Quem me conhece sabe que eu sou vidrada por criatividade. Amo coisas diferentes, inovadoras. E amo escrever. Juntou tudo e… me pediram ajuda com redação.

Não era a primeira vez. Li, pontuei os erros ortográficos e fiquei pensando: “Meu Deus, será que todas as crianças estão escrevendo apenas para cumprir tarefa?” Cadê a criatividade?

“O passarinho atravessou a rua, veio um carro e o atropelou. Fim”. Mais ou menos isso. Ou quase nada parecido com isso. É um exemplo. Direto, reto, feito. Nãooooooooooooooo! Como chamava o passarinho? Qual era sua raça? Ele estava atravessando uma rua? Qual? Por que ele não estava voando? Que carro era esse que o atropelou? Quem estava dirigindo? Por que o motorista não avistou o pobre do passarinho? Ele o socorreu? A mãe do passarinho apareceu?

Como diria uma colega, “há tantas perguntas sem respostas”.

Fiquei chocada. Instiguei a criança e depois recebi o feedback: “A professora leu o título, ficou surpresa. Elogiou minha redação”. Era a continuação de uma tirinha da Mônica sobre gangorra, senão me engano. O título dela citava os personagens e o objeto em questão. Falei pra ela: “Se fosse eu, colocaria assim no título – Um é pouco, dois é bom, três é demais”. Ela ficou me olhando como se tivesse falando grego e aceitou a sugestão! Não?

O fato é que depois deste episódio, eu resolvi que ia fazer alguns testes. Ia fazer uma espécie de oficina de criatividade com as crianças lá de casa. E fui contar a novidade pra elas: “A Má quer fazer um teste com vocês. Vocês precisam aprender a viajar na maionese…”

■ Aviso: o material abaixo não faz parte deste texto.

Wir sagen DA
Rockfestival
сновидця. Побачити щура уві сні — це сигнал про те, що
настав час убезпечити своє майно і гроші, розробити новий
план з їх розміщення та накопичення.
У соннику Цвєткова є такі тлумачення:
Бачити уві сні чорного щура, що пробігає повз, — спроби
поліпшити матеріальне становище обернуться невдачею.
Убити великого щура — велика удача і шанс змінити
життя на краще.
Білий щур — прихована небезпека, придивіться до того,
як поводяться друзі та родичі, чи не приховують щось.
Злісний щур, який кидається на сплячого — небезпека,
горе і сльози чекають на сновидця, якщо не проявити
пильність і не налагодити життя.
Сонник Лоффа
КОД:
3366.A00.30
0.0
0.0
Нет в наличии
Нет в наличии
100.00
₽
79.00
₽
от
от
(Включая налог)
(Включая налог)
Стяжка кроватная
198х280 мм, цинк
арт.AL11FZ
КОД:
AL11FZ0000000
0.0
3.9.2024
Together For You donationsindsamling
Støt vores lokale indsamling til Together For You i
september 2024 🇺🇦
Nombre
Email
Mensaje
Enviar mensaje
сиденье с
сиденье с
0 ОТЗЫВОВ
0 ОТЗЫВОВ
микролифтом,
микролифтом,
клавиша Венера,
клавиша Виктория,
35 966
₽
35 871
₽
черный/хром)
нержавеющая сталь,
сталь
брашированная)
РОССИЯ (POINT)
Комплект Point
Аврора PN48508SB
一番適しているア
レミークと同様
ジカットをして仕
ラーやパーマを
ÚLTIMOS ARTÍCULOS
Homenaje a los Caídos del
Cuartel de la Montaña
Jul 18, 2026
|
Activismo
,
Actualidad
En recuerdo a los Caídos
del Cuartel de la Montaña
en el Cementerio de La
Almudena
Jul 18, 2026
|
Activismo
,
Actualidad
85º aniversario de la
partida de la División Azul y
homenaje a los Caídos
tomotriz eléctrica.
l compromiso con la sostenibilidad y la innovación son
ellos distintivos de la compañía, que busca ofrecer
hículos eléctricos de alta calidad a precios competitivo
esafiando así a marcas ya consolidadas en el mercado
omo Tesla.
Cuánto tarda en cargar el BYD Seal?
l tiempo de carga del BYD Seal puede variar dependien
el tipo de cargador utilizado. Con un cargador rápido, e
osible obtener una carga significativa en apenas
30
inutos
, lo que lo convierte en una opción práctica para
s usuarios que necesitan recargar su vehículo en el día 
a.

A menor riu e não segurou a interrogação: “Má, o que é viajar na maionese?”

- É pensar em coisas que não existem. Tipo, um cavalo que toma sorvete, uma pipoca que fala, uma nuvem que pula corda…
Ela ficou me olhando e continuou andando. Chegando em casa, estávamos todos na mesa do famoso café da tarde quando ela vira pra minha mãe: “Tia Maria, você sabe o que é viajar na maionese?”

Minha mãe riu e negou. Ela respondeu “É pensar num cavalo que toma sorvete, uma pipoca que fala, uma nuvem que pula corda…” Eu nunca ri tanto!!! “Eu vou ensinar pras minhas amigas na escola…”

A tarde foi longa e ela queria logo aprender a viajar na maionese. Enquanto comíamos um balde de pipoca, comecei o exercício:

- Vamos imaginar que essa pipoca tem vida e está indo visitar… quem?

- Sua tia… um amigo… Cada uma respondia uma coisa.

- E quem era sua tia?

- Uma pipoca… não, uma abóbora. É, uma abóbora.

Elas olhavam pra mim sorrindo. Estava na cara que naquele momento, haviam sido transportadas para o Mundo da Pipoca falante.

- E a tia abóbora tinha filho?

- Tinha, 1.

- E como ele se chamava?

Ficamos por algum tempo viajando na maionese, na pipoca, na abóbora, na imaginação. Foi gostoso. Que tal fazer isso em casa? Aperte os cintos e BOA VIAGEM!